The numbers tell the story. The price for groceries jumped 1.4% in February and 8.6% over the past year, the Bureau of Labor Statistics reported.
The increases seem a bit high? They were. The monthly increase was the largest in about two years, but the 12-month increase was the biggest since the period ending April 1981.
It all helped drive an overall hike in the Consumer Price Index of 7.9% over the past 12 months, also the largest in 40 years.
Dollars are being stretched. It’s not an easy time for anybody.
The common assumption is that farmers and ranchers must be benefitting from the higher prices at the grocery store.
Not so much.
For every dollar American consumers spend on food, U.S. farmers and ranchers earn just 14.3 cents, according to the most recent report released recently by the U.S. Department of Agriculture’s Economic Research Service.
The farm share of the food dollar is the share received by farmers from the sales of raw food commodities. The marketing share (85.7 cents) is the remainder accruing to food supply chain industries involved in all post-farm activities that culminate in final market food dollar sales.
The increase in food prices we’re seeing now at the grocery store are reflections of higher expenses in the food supply chain beyond the farm and ranch gate. The increased costs range from energy to labor to raw materials.
Always remember that entities beyond the farm and ranch can pass their higher costs of business to the consumer.
Farmers and ranchers cannot.
The higher costs for fuel, fertilizer, water, equipment, seed and crop protection chemicals being paid by the farmer and rancher are absorbed by the farmer and rancher. The slim margins of profit shrink as each price increase is absorbed.
The quote from President John F. Kennedy still holds true nearly 60 years later, “The farmer is the only man in our economy who buys everything at retail, sells everything at wholesale, and pays the freight both ways.”
It’s a perilous time for U.S. agriculture. Production expenses are forecast to increase 5.1% this year. This follows a 9.4% increase in nominal expenses in 2021.

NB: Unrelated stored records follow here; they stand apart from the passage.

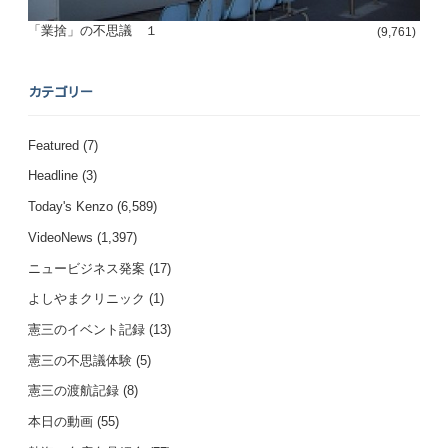
「業捨」の不思議 １
(9,761)
カテゴリー
Featured
(7)
Headline
(3)
Today's Kenzo
(6,589)
VideoNews
(1,397)
ニュービジネス発案
(17)
よしやまクリニック
(1)
憲三のイベント記録
(13)
憲三の不思議体験
(5)
憲三の渡航記録
(8)
本日の動画
(55)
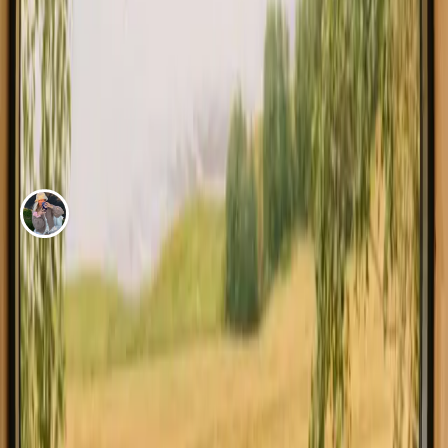
EVENTYR AF
Maria Wæver
Vores rolige naturophold hos Skovsgaard på
Langeland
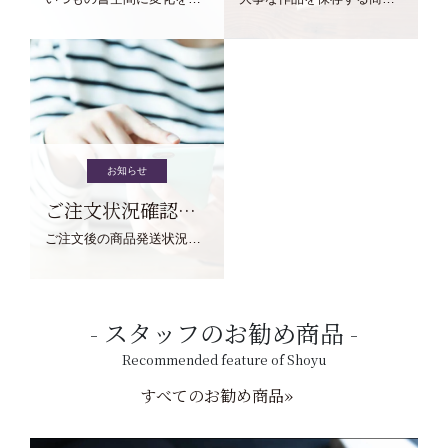
お知らせ
ご注文状況確認について
ご注文後の商品発送状況については、こちらからご確認くださいませ。
スタッフのお勧め商品
Recommended feature of Shoyu
すべてのお勧め商品»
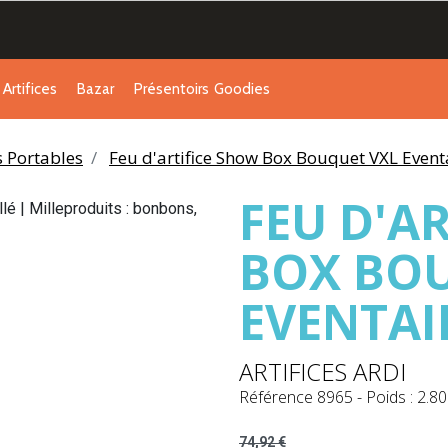
Artifices
Bazar
Présentoirs
Goodies
s Portables
Feu d'artifice Show Box Bouquet VXL Eventa
FEU D'A
BOX BO
EVENTAI
ARTIFICES ARDI
Référence
8965
-
Poids : 2.80
74,92 €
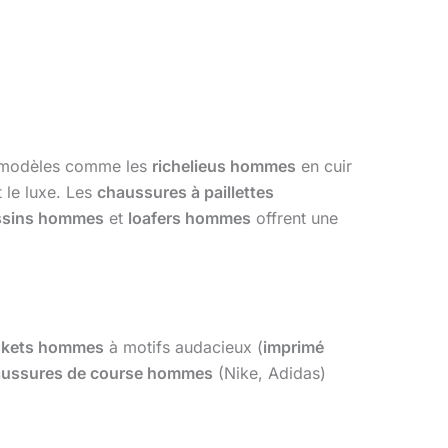
s modèles comme les
richelieus hommes
en cuir
t le luxe. Les
chaussures à paillettes
sins hommes
et
loafers hommes
offrent une
skets hommes
à motifs audacieux (
imprimé
ussures de course hommes
(Nike, Adidas)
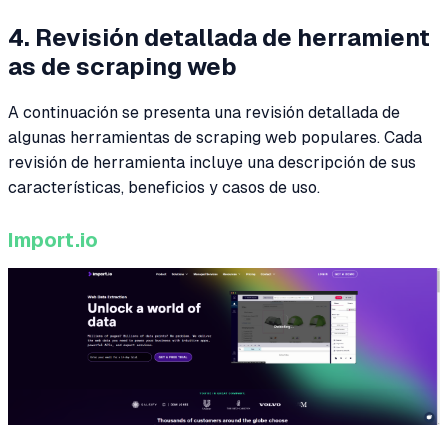
4. Revisión detallada de herramient
as de scraping web
A continuación se presenta una revisión detallada de
algunas herramientas de scraping web populares. Cada
revisión de herramienta incluye una descripción de sus
características, beneficios y casos de uso.
Import.io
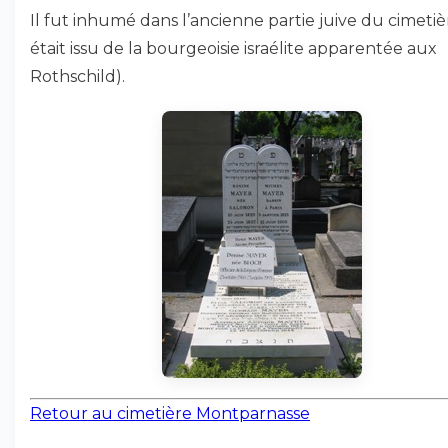
Il fut inhumé dans l’ancienne partie juive du cimetièr
était issu de la bourgeoisie israélite apparentée aux
Rothschild).
Retour au cimetière Montparnasse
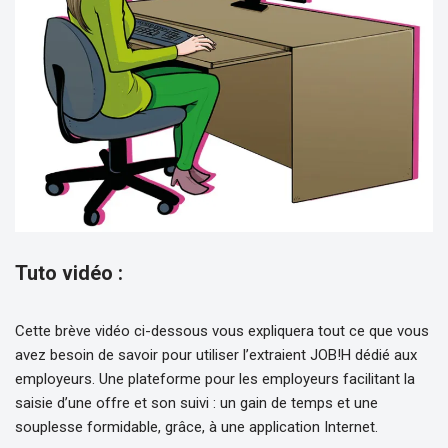
Tuto vidéo :
Cette brève vidéo ci-dessous vous expliquera tout ce que vous
avez besoin de savoir pour utiliser l’extraient JOB!H dédié aux
employeurs. Une plateforme pour les employeurs facilitant la
saisie d’une offre et son suivi : un gain de temps et une
souplesse formidable, grâce, à une application Internet.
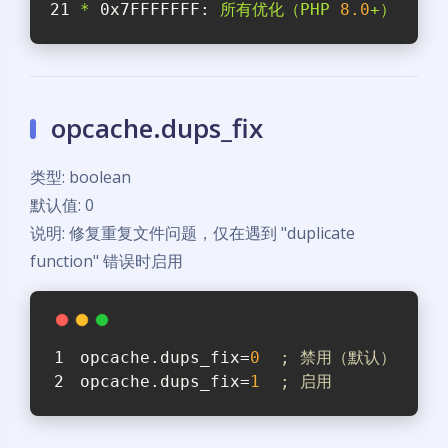
*
0x7FFFFFFF:
所有优化（PHP
8.0
+）
opcache.dups_fix
类型: boolean
默认值: 0
说明: 修复重复文件问题，仅在遇到 "duplicate
function" 错误时启用
opcache.dups_fix
=
0
; 禁用（默认）
opcache.dups_fix
=
1
; 启用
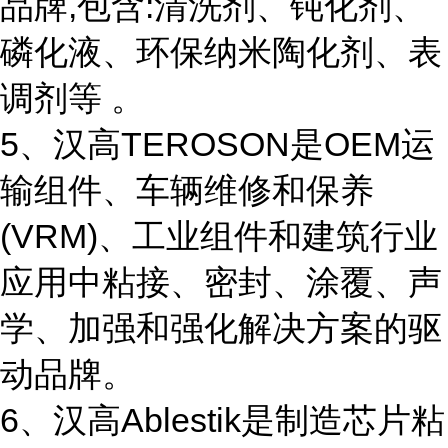
品牌,包含:清洗剂、钝化剂、
磷化液、环保纳米陶化剂、表
调剂等 。
5、汉高TEROSON是OEM运
输组件、车辆维修和保养
(VRM)、工业组件和建筑行业
应用中粘接、密封、涂覆、声
学、加强和强化解决方案的驱
动品牌。
6、汉高Ablestik是制造芯片粘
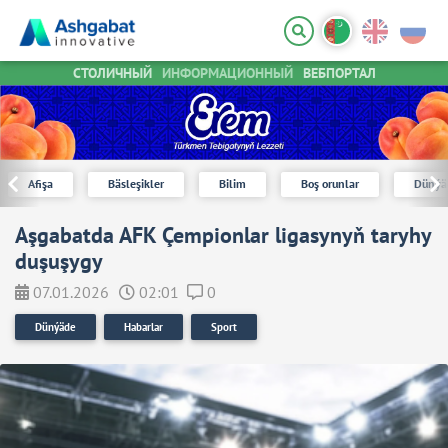
СТОЛИЧНЫЙ
ИНФОРМАЦИОННЫЙ
ВЕБПОРТАЛ
Afişa
Bäsleşikler
Bilim
Boş orunlar
Dünýä
Aşgabatda AFK Çempionlar ligasynyň taryhy
duşuşygy
07.01.2026
02:01
0
Dünýäde
Habarlar
Sport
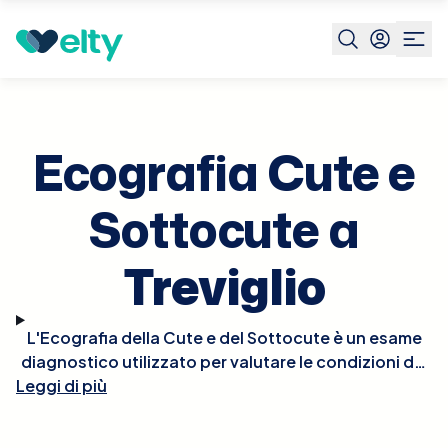
Prenota visita
Ecografia Cute E Sottocute
Treviglio
Ecografia Cute e
Sottocute a
Treviglio
L'Ecografia della Cute e del Sottocute è un esame
diagnostico utilizzato per valutare le condizioni dei
Leggi di più
tessuti superficiali del corpo, come la pelle e il
tessuto adiposo sottostante. Questo metodo,
impiegando ultrasuoni, è ideale per identificare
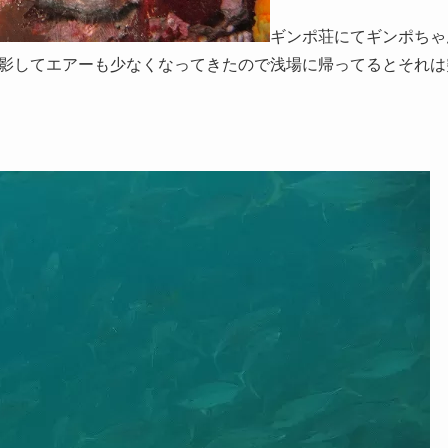
ギンポ荘にてギンポちゃ
影してエアーも少なくなってきたので浅場に帰ってるとそれは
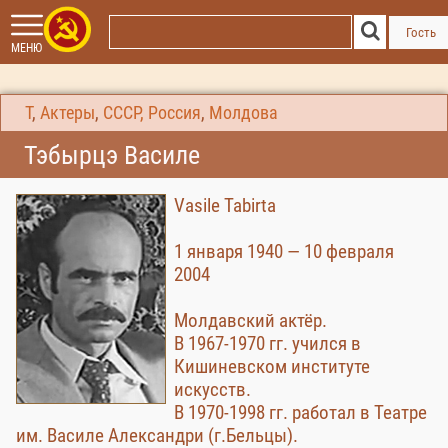
Гость
МЕНЮ
Т
,
Актеры
,
СССР, Россия
,
Молдова
Тэбырцэ Василе
Vasile Tabirta
1 января 1940 — 10 февраля
2004
Молдавский актёр.
В 1967-1970 гг. учился в
Кишиневском институте
искусств.
В 1970-1998 гг. работал в Театре
им. Василе Александри (г.Бельцы).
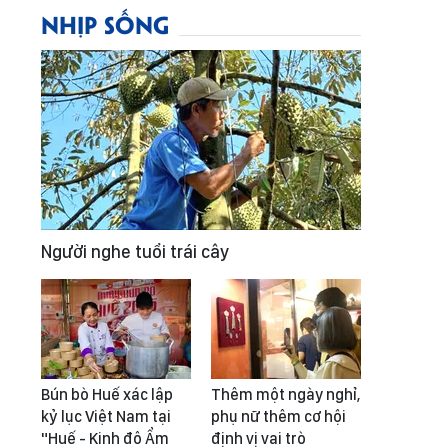
NHỊP SỐNG
Người nghe tuổi trái cây
Bún bò Huế xác lập
Thêm một ngày nghỉ,
kỷ lục Việt Nam tại
phụ nữ thêm cơ hội
"Huế - Kinh đô Ẩm
định vị vai trò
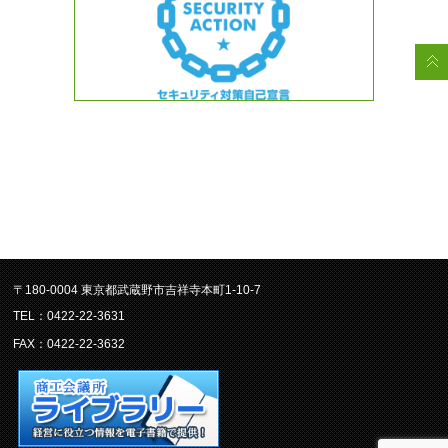
〒180-0004 東京都武蔵野市吉祥寺本町1-10-7
TEL：0422-22-3631
FAX：0422-22-3632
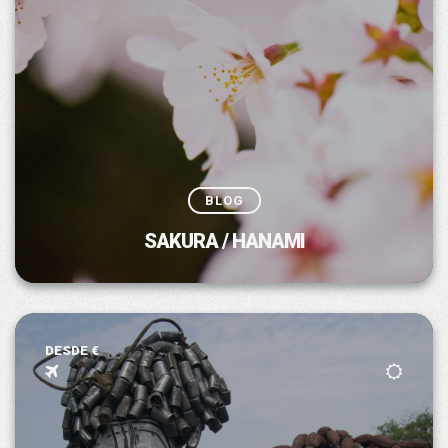
BLOG
SAKURA / HANAMI
DESDE €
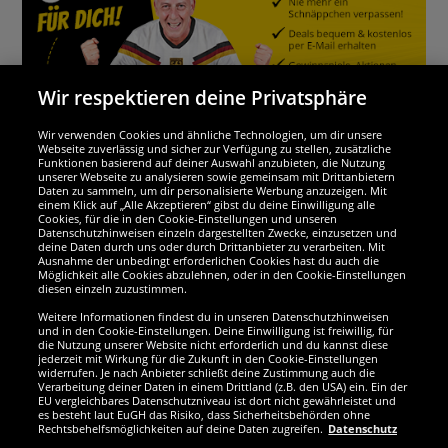
Wir respektieren deine Privatsphäre
Wir verwenden Cookies und ähnliche Technologien, um dir unsere
Webseite zuverlässig und sicher zur Verfügung zu stellen, zusätzliche
Funktionen basierend auf deiner Auswahl anzubieten, die Nutzung
Wir sind ausgezeichnet
unserer Webseite zu analysieren sowie gemeinsam mit Drittanbietern
Daten zu sammeln, um dir personalisierte Werbung anzuzeigen. Mit
einem Klick auf „Alle Akzeptieren“ gibst du deine Einwilligung alle
Cookies, für die in den Cookie-Einstellungen und unseren
Datenschutzhinweisen einzeln dargestellten Zwecke, einzusetzen und
deine Daten durch uns oder durch Drittanbieter zu verarbeiten. Mit
Ausnahme der unbedingt erforderlichen Cookies hast du auch die
Möglichkeit alle Cookies abzulehnen, oder in den Cookie-Einstellungen
diesen einzeln zuzustimmen.
Weitere Informationen findest du in unseren Datenschutzhinweisen
und in den Cookie-Einstellungen. Deine Einwilligung ist freiwillig, für
die Nutzung unserer Website nicht erforderlich und du kannst diese
jederzeit mit Wirkung für die Zukunft in den Cookie-Einstellungen
widerrufen. Je nach Anbieter schließt deine Zustimmung auch die
Verarbeitung deiner Daten in einem Drittland (z.B. den USA) ein. Ein der
Werde SportSpar-Fan!
EU vergleichbares Datenschutzniveau ist dort nicht gewährleistet und
es besteht laut EuGH das Risiko, dass Sicherheitsbehörden ohne
Rechtsbehelfsmöglichkeiten auf deine Daten zugreifen.
Datenschutz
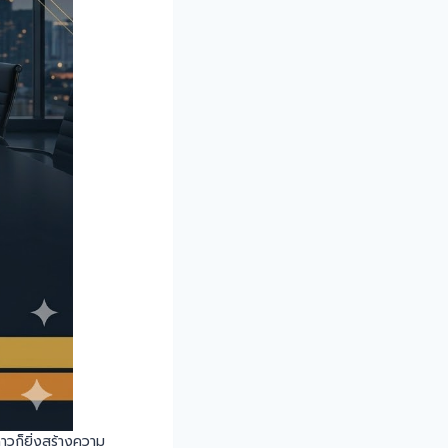
ดาวก็ยิ่งสร้างความ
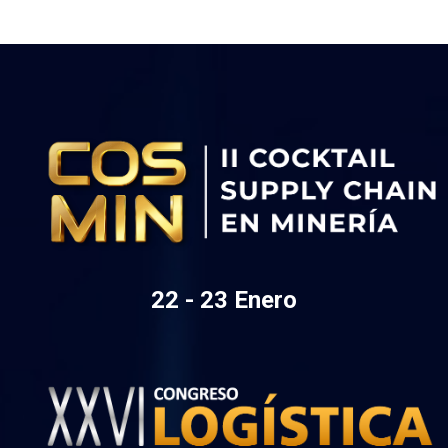
22 - 23 Enero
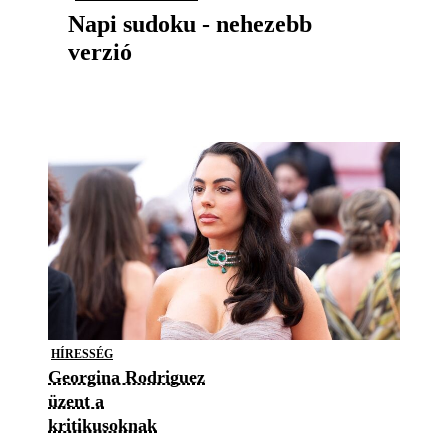
Napi sudoku - nehezebb
verzió
HÍRESSÉG
Georgina Rodriguez
üzent a
kritikusoknak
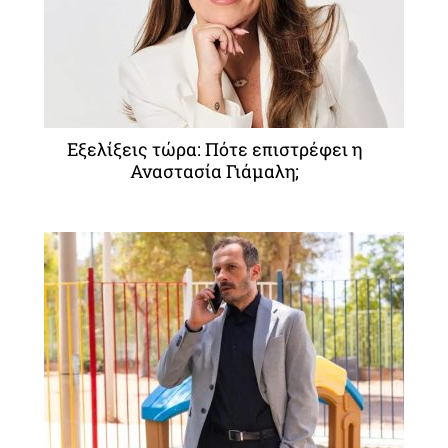
Εξελίξεις τώρα: Πότε επιστρέφει η
Αναστασία Γιάμαλη;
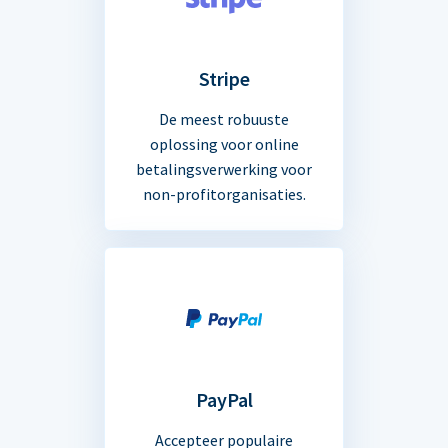
Stripe
De meest robuuste
oplossing voor online
betalingsverwerking voor
non-profitorganisaties.
PayPal
Accepteer populaire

Some production inputs, such as fertilizer, are 200-300% higher in price than a year ago.
The extremely high costs are not sustainable. How many businesses can absorb these types of increases?
As an agricultural economics graduate of Texas A&M University, I understand the financial dynamics and risks of modern agriculture. It doesn’t make it any easier, though, to withstand the headwinds of today’s economy.